SEATTLE (AP) — The teenage boys apparently planned their escape from the juvenile detention center in Washington state. Some had packed bags with them, and one boy even stuffed his bed to make it look like he was there, authorities said.
On Saturday night, when they were supposed to be locked in their rooms at Echo Glen Children's Center in Snoqualmie, about 25 miles east of Seattle, six inmates knocked a staff member unconscious, locked her in a room and fled, authorities said.
They were captured a few hours later after a helicopter crew using thermal-imaging equipment spotted them in nearby woods early Sunday, according to the King County Sheriff's Office.
"They basically attacked the staff member, knocked her out, took her keys and fled," Sgt. Cindi West said. The teens left the woman unconscious and locked in a room at the facility, she said.
All of the inmates should have been locked in their rooms by 11 p.m., but they somehow managed to get out, said David Griffith, who directs institution programs for the state Juvenile Rehabilitation Administration.
"The kids were supposed to be locked in their rooms. It may have been a procedural error, or the youth hid out and she (the staff member) didn't know where they were," Griffith said.
"It's very scary ... We'll investigate what went wrong, absolutely," he added, noting that the agency will address procedural changes if necessary.
He said the staff member was treated and is at home.
The teens were in a maximum-security unit of the juvenile correction facility, which currently houses about 165 youth offenders in 10 separate living units. The units include a small kitchen, living room and classroom.
"We're not sure how it was initiated. It might have been a single person, or a concerted effort," Griffith said. "The kids who assaulted the staff member opened the doors for all kids living in the unit, so there was a potential for the entire unit to escape."
Six fled. Seven decided to stay and they notified security, Griffith said. The King County Sheriff's office said it received word of the escape at about 11:30 p.m. Saturday.
The unarmed staff member was alone in the unit, which is typical after lockdown, Griffith said. She apparently wasn't able to push a panic button or call security for help, he said.

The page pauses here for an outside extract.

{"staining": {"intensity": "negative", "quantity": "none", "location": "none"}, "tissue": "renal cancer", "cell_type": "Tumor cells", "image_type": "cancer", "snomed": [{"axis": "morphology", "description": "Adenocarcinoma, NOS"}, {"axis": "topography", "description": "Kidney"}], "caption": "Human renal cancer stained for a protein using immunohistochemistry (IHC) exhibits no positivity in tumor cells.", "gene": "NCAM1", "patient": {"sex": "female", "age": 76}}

Witnesses told detectives that the staff member was beaten with a chunk of ice frozen in a water bottle, the Seattle Times reported.
"It definitely appears this was planned. The detective on the scene said when they found the boys they had their packed bags with them," West told the Times.

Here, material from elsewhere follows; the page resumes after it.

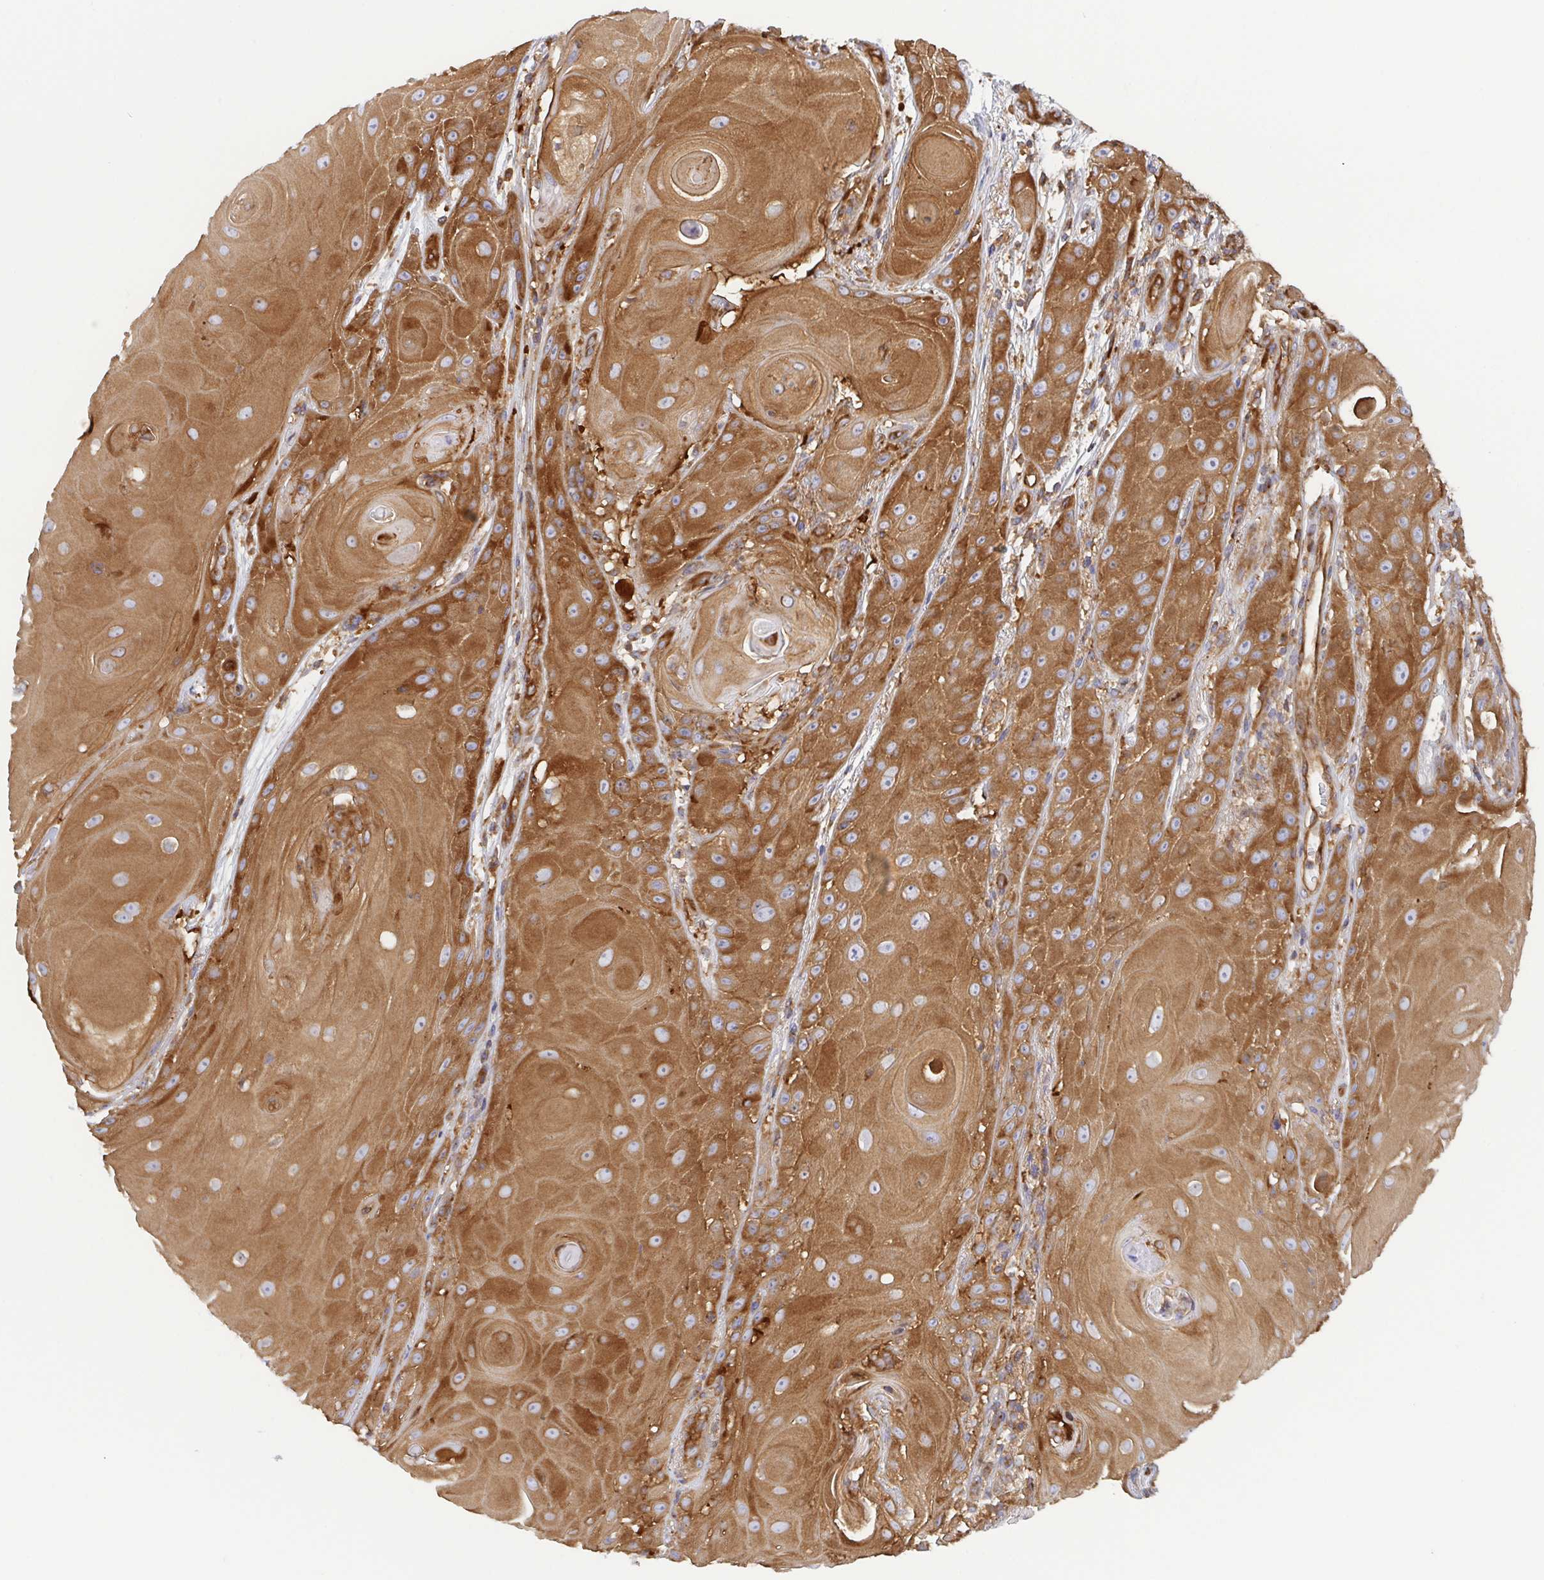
{"staining": {"intensity": "strong", "quantity": ">75%", "location": "cytoplasmic/membranous"}, "tissue": "skin cancer", "cell_type": "Tumor cells", "image_type": "cancer", "snomed": [{"axis": "morphology", "description": "Squamous cell carcinoma, NOS"}, {"axis": "topography", "description": "Skin"}], "caption": "Immunohistochemistry (DAB (3,3'-diaminobenzidine)) staining of human skin cancer demonstrates strong cytoplasmic/membranous protein staining in about >75% of tumor cells.", "gene": "KIF5B", "patient": {"sex": "male", "age": 62}}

Griffith added: "They had some planning because they had one bed that was stuff. One kid put stuff in his bed to make it look like he was there."
The six males, three 14-year-olds and three 15-year-olds, were serving time for offenses including assault, possession of firearms and burglary, West said.
Law officers on the ground with search dogs and in the air combed the area on the outskirts of Snoqualmie before a helicopter crew spotted them in woods near the center, according to West. All were captured by 2 a.m. Sunday.
"The biggest reason they were apprehended so quickly was the helicopter," she said. "Without that we would have been looking for needles in a haystack. It allowed us to apprehend them before they got into the neighborhood."
Echo Glen Children's Center is a medium and maximum security facility for offenders serving time mostly for felony crimes. The facility is not fenced, but is bordered by natural wetlands. It provides treatment services for younger male offenders and is the main institution for female juvenile offenders, according to its website.
Once the teens were spotted by the helicopter, they split up into three groups and ran in different directions, West said. Deputies in the helicopter were able to direct deputies on the ground, including K-9 units, to where the teens were running or hiding.
One was bitten by a police dog while trying to escape and was taken to a hospital for treatment, West said. The others were arrested without incident and booked on charges of assault, unlawful imprisonment and escape, she said.
"There was no indication that this was coming up," Griffith said.